Excerpted passage:

☆ ☆ ☆

Soon, You Can Go To Space In A Balloon

It's not a spaceship or a rocket, but it'll still fly.

Yes, Jane Poynter and her company, World View, want to send the average person into space in a balloon by 2016.

Technically, if you ever went on the journey, you'd float to the edge of the atmosphere (to an altitude of about 100,000 feet), not into space, per se. Once you reach that altitude, you'll cruise the Earth's stratosphere for two hours, experiencing views of our planet that most people will never get to see. You'll slowly descend back to Earth and land on a gigantic puffy cushion called a parafoil. The entire flight lasts between five and six hours.

On March 8, World View and Poynter came close to achieving their ultimate goal: they successfully sent an unmanned balloon 100,000 feet into space and it landed on the parafoil without incident.

World View still has a lot of work to do before it can bring actual human beings into space. The test flight carried only research equipment, but the company seems to be closing in on making a balloon ride to space possible.

"This means it works, which is pretty crucial," Poynter said to Wired. "That was the big, risky part of the whole development. We still have some refinements to do on it, but we’ve at least proven that it’ll work, which is huge."

Elon Musk and his company SpaceX have conducted multiple space-travel trials, along with Richard Branson and Virgin, whose proposed space-travel ship (Virgin Galactic) is offering round trips for $250,000. The Virgin Galactic 2 famously crashed in the Mojave desert in late 2014.

World View will offer balloon travel for a far cheaper cost, at around $75,000 US a pop. And because the technology isn't very advanced -- the capsule, the parafoil and the helium balloon already exist -- it's likely Poynter can send people into space far sooner than SpaceX or Virgin.

Start saving up now, and you might be able to see Earth from space as early as 2016.

☆ ☆ ☆

Supplied information:
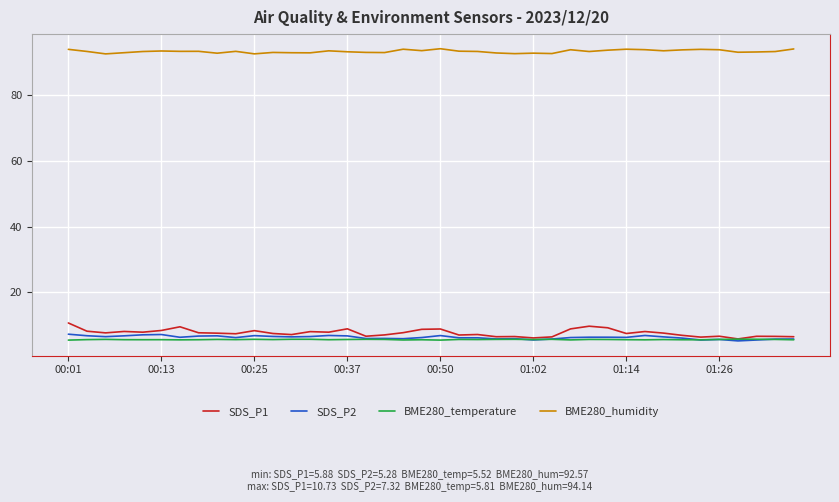

What is the highest value of the BME280_humidity series?

94.1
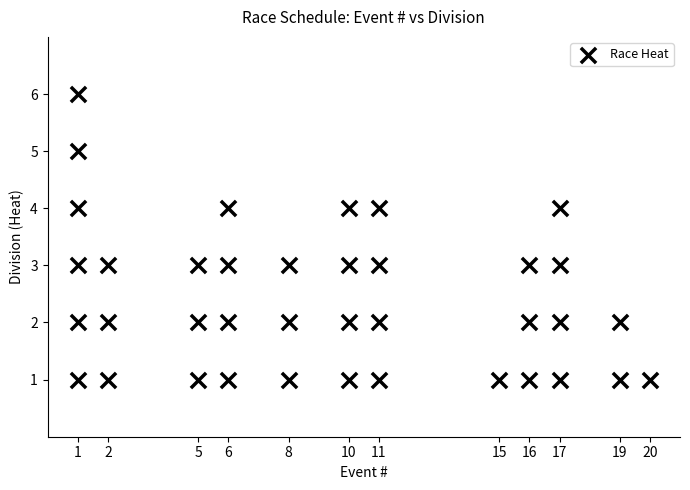

What is the range of X values (max minus min)?

19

☆ ☆ ☆

Work required: Summarize the article about balloon flights to the edge of space in two sentences.

Solved problem: Jane Poynter's company, World View, wants to send ordinary people by balloon to about 100,000 feet by 2016, with a five-to-six-hour flight that includes two hours cruising the stratosphere before descending to land on a parafoil. After an unmanned test flight with research equipment succeeded on March 8, the company plans to charge around $75,000 a ride, far less than Virgin's $250,000, and because it relies on existing technology it is likely to carry people sooner than SpaceX or Virgin.